ワンマン公演『灯台』について
ワンマン公演『灯台』が終了した。今月16日までは公演の配信をアーカイブ視聴として購入してご覧いただけます。
こちらより→20201209hatano.peatix.com
今年1月に行った公演『身体の木 / 記憶の森』以来のワンマン公演。会場は同じく代官山晴れたら空に豆まいて。ブッカーの三浦さんと話し合って2ヶ月前に決めて1ヶ月前に発表するというスピード感だった。

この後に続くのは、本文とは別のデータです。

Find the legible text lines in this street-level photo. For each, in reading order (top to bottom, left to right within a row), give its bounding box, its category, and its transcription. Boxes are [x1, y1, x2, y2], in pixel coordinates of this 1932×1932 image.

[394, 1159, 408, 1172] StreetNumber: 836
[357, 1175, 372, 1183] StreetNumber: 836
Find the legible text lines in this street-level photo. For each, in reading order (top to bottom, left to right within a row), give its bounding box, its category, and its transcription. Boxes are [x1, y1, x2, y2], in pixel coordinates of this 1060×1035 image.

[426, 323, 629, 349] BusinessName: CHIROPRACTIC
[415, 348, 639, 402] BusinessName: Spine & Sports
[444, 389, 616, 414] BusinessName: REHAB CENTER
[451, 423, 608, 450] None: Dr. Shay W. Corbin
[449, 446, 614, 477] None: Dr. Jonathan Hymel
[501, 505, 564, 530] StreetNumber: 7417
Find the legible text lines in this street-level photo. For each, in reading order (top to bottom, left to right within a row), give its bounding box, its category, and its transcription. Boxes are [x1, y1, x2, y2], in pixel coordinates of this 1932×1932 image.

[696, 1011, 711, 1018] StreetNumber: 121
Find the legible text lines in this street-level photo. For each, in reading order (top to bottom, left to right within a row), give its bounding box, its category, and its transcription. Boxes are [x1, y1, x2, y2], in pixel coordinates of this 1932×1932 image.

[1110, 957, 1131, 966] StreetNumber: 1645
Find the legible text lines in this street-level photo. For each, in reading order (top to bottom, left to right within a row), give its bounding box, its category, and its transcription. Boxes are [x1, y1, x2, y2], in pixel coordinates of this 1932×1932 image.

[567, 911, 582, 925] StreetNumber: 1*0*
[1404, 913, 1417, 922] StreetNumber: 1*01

公演は結果的にコンセプチュアルなものになった。そもそもコンセプトというもの自体、テーマとは違って結果的に現れてくるものだという考えなので、どんな場合でも少なからず一貫性がうまれるのは必然的でもあり、いつもとさほど変わらないつもりではあったのだけれど、ひとつ趣向として演奏をはじめるまえにおおまかな概要をあらかじめ話したこともあって、聴き手の意識の置きどころをいつもとは違うところに誘導できたような気がする。
内容は、「灯台」という曲を中心に、セットリスト全体をひとりの人物の内的な旅として表現するというもの。演奏の領域ではアコースティックギター、ピアノ、声だけというシンプルさに徹した。
いま、僕にとってひとりでの演奏とは、抽象的で漠然としている感覚を、自分の身体を通過させて何かを立ち上げようとする行為で、それが歌による言葉を伴うにつれ、少しずつ音楽が質量を持っていく気がする。その質量とはたぶん、演奏者本人である自分自身や聴き手にとっての意味のようなものだ。それは共有するようなものでは決してなく、各々が自分に引きつけて違う意味として受け取るなにかだ。一瞬立ち上がって、すぐに霧散していくその質量を、僕はいつも確かめている。
『灯台』
1. 雨の降る庭
2. 青空を許す
3. 継承されるありふれたトラの水浴び
4. ある会員
5. 猛獣大通り
6. 裏切りの人類史
7. 灯台(旧:ぼくが欲しいもの)
8. 旅行へ
9. ハリウッドサイン
10. 同じ夢をみる
11. 初心者のために
12. 2006年東京、上空
13. 楽園(旧:色彩と帝国)
14. 無題
15. 水のよう
2020年は晴れ豆に始まり、晴れ豆に終わる。1月の公演のときとはいろんなことが変わってしまった。場所は同じでも、空気が決定的に違っていて、別の現在がどこかで並行して走っているかのような錯覚を起こしてしまう。
いま生きるこの現在を、場所を、配信として公開することができたのがなにかとても嬉しい。尽力してくれた前述の三浦さんをはじめとする晴れ豆スタッフの皆さん、音響の角さんに大きな感謝を。演奏者として、配信のアーカイブで演奏を観てもらえたらそれに勝る喜びはありません。